Scan the records for lines with the word "elétrico", and copy every such line.
_ _ _ _ _
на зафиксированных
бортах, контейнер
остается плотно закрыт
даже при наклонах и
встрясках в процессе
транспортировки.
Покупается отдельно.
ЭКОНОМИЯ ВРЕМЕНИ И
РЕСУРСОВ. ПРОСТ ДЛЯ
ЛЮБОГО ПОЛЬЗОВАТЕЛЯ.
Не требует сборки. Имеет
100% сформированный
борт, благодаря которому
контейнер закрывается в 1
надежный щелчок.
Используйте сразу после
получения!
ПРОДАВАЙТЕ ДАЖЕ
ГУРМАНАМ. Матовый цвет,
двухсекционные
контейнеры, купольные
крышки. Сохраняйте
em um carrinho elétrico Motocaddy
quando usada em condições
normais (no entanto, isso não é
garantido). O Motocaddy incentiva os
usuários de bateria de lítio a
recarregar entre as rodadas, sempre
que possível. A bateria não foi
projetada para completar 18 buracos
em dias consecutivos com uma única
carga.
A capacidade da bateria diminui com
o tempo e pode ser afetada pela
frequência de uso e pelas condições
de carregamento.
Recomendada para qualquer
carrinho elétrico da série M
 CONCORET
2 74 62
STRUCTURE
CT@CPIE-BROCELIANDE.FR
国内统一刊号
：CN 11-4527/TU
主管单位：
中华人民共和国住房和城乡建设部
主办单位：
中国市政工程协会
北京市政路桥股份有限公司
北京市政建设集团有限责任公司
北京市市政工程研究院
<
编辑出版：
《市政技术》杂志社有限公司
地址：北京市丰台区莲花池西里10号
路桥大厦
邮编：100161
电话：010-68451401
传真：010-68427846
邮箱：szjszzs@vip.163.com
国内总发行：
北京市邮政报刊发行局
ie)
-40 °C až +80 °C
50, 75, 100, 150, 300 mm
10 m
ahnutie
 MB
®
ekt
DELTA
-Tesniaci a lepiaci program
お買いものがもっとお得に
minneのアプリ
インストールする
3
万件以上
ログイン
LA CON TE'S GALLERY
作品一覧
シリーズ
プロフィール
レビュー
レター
_ _ _ _ _
WRITTEN SOLUTION =
em um carrinho elétrico Motocaddy
carrinho elétrico da série M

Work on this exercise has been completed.